Jezus nie może na to pozwolić, dlatego spór o władzę, jaki rodzi się w głowie Jana, usiłuje skorygować i naprowadzić na właściwe tory. W Kościele może mieć władzę jedynie ten człowiek, który panuje nad sobą. To z tego powodu tak dosadna, a nawet wstrząsająca będzie odpowiedź Pana na dylematy jego uczniów. Chrystus posługuje się aż trzema hiperbolami, czyli wyolbrzymieniami literackimi, aby pobudzić Jana i resztę do owocnej refleksji (w. 43–47). Oczywiście Jezus nie ma wcale na myśli okaleczania siebie – nie chodzi więc tu o dosłowne odcinanie kończyn lub oślepianie się z powodów religijnych. Chrześcijaństwo nie toleruje pogańskiej, kultycznej mentalności. To w starożytnych, wymyślonych przez ludzi religiach zdarzały się podobne obrzędy, ale nie miały one nic wspólnego z duchem Bożym. Jezus, odnosząc się do tak wyrazistych porównań lub określeń, wyznacza właściwy cel duchowej walki.
Z tego rodzi się właśnie poszukiwana dziś tak bardzo w słowie Bożym moc duchowa. Nie dają jej żadne zewnętrzne obrzędy ani rzekome nadzwyczajne dary lub cudowności, ani nawet przyjęcie święceń lub złożenie ślubów. Trzeba korzystać z łaski Bożej i zapanować nad sobą. Kto jest panem własnego wnętrza, jest jednocześnie mocny wewnętrznie.
Możesz powiedzieć, że jesteś panem samego siebie? Nad czym w sobie nie umiesz zapanować? Jaki wobec tego należy przyjąć plan?
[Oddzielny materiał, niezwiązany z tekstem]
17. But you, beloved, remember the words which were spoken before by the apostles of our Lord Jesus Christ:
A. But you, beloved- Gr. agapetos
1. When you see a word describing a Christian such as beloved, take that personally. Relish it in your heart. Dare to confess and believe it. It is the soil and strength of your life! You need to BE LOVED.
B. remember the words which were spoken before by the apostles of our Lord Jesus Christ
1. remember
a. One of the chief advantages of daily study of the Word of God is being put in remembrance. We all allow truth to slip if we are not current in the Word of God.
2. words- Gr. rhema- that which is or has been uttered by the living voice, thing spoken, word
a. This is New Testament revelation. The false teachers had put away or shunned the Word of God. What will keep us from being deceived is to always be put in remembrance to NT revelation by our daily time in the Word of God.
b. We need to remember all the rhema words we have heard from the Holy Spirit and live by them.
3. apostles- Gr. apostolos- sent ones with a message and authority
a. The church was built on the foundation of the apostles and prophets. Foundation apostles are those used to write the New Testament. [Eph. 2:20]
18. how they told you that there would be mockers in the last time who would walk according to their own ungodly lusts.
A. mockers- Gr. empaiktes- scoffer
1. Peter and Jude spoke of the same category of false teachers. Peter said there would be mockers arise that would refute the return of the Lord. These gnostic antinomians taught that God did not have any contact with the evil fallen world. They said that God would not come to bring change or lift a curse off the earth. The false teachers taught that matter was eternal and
W przeciwnym wypadku można przejawiać wszelką zewnętrzną siłę, dominację, znaczenie, lecz na progu wieczności zostać strawionym przez ogień (hebr. gé hinnóm – gehenna, dolina położona na południe od Jerozolimy, gdzie składano w czasach pogańskich ofiary z dzieci, symbol palącego płomienia winy i zła; w. 43b). Osoba, która używa jakiegoś doczesnego wpływu, by zniszczyć drugiego lub zepsuć go albo mu zaszkodzić, jest wobec sądu Pana jak słaby papier, który po śmierci strawi jedna iskierka Bożej łaski. Nie ma co pragnąć takiej siły. Warto zdobyć się na wewnętrzną walkę, która napełnia duszę mocą wieczną, niezbywalną i czystą.